I used to be of the impression that it was never okay to be impolite. I based this opinion upon the present state of political discourse and my own personal belief in “frenemies” as an ideal. “Surely,” I had said at the time, “political discussions would be a lot more productive if everyone involved would just cool their jets and engage with each other in a respectful, and yes, polite manner.”
And in fact I stand by that to a large degree. I don’t honestly believe that shouting your point in an insulting or demeaning manner makes your opponent more likely to come over to your way of thinking. Quite the opposite, I think it makes them more likely to dig-in their heels against a percieved enemy.

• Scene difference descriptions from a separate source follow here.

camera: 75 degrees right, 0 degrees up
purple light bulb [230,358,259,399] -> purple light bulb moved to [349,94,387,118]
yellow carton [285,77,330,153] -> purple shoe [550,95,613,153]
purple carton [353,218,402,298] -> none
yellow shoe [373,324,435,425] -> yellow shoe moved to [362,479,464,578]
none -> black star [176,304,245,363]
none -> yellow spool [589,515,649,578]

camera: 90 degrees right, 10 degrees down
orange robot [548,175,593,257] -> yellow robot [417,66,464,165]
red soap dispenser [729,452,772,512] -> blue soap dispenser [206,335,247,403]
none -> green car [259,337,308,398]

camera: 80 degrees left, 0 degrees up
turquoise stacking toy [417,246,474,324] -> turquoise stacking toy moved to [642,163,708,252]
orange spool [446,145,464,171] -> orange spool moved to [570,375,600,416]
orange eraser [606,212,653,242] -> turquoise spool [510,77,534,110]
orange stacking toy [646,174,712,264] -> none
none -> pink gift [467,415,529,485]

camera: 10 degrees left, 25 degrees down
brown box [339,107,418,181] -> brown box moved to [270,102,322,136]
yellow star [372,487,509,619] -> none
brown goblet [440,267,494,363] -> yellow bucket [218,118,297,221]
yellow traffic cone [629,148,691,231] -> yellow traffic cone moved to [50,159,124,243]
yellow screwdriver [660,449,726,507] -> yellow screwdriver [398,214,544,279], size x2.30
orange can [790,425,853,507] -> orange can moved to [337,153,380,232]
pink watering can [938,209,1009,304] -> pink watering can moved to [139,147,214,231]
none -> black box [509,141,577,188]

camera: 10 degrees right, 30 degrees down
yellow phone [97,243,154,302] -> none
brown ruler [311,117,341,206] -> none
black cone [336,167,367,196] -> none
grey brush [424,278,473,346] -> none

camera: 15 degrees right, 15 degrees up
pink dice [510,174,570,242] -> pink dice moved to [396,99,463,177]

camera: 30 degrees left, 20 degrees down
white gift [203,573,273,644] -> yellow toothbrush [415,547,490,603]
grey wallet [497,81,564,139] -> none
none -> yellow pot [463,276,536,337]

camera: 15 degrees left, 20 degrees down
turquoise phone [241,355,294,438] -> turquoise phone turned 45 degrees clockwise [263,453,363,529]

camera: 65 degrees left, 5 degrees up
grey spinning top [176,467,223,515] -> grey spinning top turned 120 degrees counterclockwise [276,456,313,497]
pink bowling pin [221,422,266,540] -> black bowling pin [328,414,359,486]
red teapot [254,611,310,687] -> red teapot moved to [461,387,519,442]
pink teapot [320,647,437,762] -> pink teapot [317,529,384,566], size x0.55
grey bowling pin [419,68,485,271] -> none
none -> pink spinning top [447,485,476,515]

However, there are occasions upon which being polite or civil would only be a waste of time. As a rule of thumb, when I have decided that my opponent is not arguing in good faith, that is the time when I will unleash the dogs of mockery.
The problem, however, is that this distinction is not always clear. When someone keeps arguing a point that has been refuted a thousand times, it’s possible that they’re arguing in bad faith; on the other hand, it’s also possible that you are not explaining you refutations clearly enough, or indeed, that your opponent is earnest but just plain stupid. You must make own judgements in these cases.
On the other hand, sometimes it’s totally obvious. Like, for example, when you’re reading the comments following an article about tax policy and the same “genius” has posted approximately thirty billion comments about the fact that Obama once ate a dog. In that case, the only reasonable response is to make a number of increasingly crude jokes about his mother.